## PROBLEM DESCRIPTION
Here are some records; quote them exactly, leaving out the pictures.

○ ○ ○ ○ ○

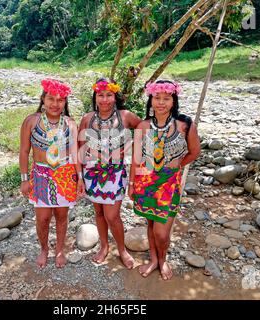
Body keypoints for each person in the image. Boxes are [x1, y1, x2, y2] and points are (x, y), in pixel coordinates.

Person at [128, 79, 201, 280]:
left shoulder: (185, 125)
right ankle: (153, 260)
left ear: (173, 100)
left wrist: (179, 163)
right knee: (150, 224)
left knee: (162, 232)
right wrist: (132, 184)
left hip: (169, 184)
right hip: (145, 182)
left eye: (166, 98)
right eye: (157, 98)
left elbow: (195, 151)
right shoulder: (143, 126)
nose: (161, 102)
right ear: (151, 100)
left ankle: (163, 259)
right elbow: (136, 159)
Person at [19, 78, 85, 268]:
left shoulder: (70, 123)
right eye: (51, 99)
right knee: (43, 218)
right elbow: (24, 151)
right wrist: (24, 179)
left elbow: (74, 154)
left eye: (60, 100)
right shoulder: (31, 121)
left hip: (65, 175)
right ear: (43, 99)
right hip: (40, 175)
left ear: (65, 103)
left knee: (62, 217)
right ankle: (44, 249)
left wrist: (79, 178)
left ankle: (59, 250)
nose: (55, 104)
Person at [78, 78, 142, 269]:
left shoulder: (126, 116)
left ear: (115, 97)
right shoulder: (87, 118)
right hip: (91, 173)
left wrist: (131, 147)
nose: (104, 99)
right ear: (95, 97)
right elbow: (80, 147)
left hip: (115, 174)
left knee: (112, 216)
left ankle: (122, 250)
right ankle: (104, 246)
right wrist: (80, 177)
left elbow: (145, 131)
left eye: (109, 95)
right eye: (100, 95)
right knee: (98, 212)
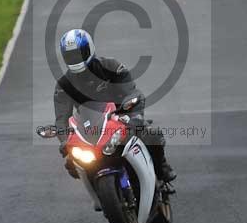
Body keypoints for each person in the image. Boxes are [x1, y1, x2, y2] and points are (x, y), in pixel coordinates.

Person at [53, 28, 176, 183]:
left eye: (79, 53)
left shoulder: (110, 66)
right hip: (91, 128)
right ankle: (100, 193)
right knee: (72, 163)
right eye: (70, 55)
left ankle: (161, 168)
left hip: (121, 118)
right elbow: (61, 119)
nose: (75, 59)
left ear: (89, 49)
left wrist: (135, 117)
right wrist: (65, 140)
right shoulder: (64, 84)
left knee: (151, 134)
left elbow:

○ ○ ○ ○ ○

## RESULT OF THE TASK
Body keypoints for each person in the image. Boxes are [x1, y1, x2, y2] and points are (x, y), in pixel coordinates.

Person at [128, 79, 201, 280]:
left shoulder: (185, 125)
right ankle: (153, 260)
left ear: (173, 100)
left wrist: (179, 163)
right knee: (150, 224)
left knee: (162, 232)
right wrist: (132, 184)
left hip: (169, 184)
right hip: (145, 182)
left eye: (166, 98)
right eye: (157, 98)
left elbow: (195, 151)
right shoulder: (143, 126)
nose: (161, 102)
right ear: (151, 100)
left ankle: (163, 259)
right elbow: (136, 159)
Person at [19, 78, 85, 268]:
left shoulder: (70, 123)
right eye: (51, 99)
right knee: (43, 218)
right elbow: (24, 151)
right wrist: (24, 179)
left elbow: (74, 154)
left eye: (60, 100)
right shoulder: (31, 121)
left hip: (65, 175)
right ear: (43, 99)
right hip: (40, 175)
left ear: (65, 103)
left knee: (62, 217)
right ankle: (44, 249)
left wrist: (79, 178)
left ankle: (59, 250)
nose: (55, 104)
Person at [78, 78, 142, 269]:
left shoulder: (126, 116)
left ear: (115, 97)
right shoulder: (87, 118)
right hip: (91, 173)
left wrist: (131, 147)
nose: (104, 99)
right ear: (95, 97)
right elbow: (80, 147)
left hip: (115, 174)
left knee: (112, 216)
left ankle: (122, 250)
right ankle: (104, 246)
right wrist: (80, 177)
left elbow: (145, 131)
left eye: (109, 95)
right eye: (100, 95)
right knee: (98, 212)
Body keypoints for each person in the image. Boxes are [x1, y1, x2, y2] and points are (x, y), in pixel coordinates.

Person at [53, 28, 176, 183]:
left eye: (79, 53)
left shoulder: (110, 66)
right hip: (91, 128)
right ankle: (100, 193)
right knee: (72, 163)
right eye: (70, 55)
left ankle: (161, 168)
left hip: (121, 118)
right elbow: (61, 119)
nose: (75, 59)
left ear: (89, 49)
left wrist: (135, 117)
right wrist: (65, 140)
right shoulder: (64, 84)
left knee: (151, 134)
left elbow:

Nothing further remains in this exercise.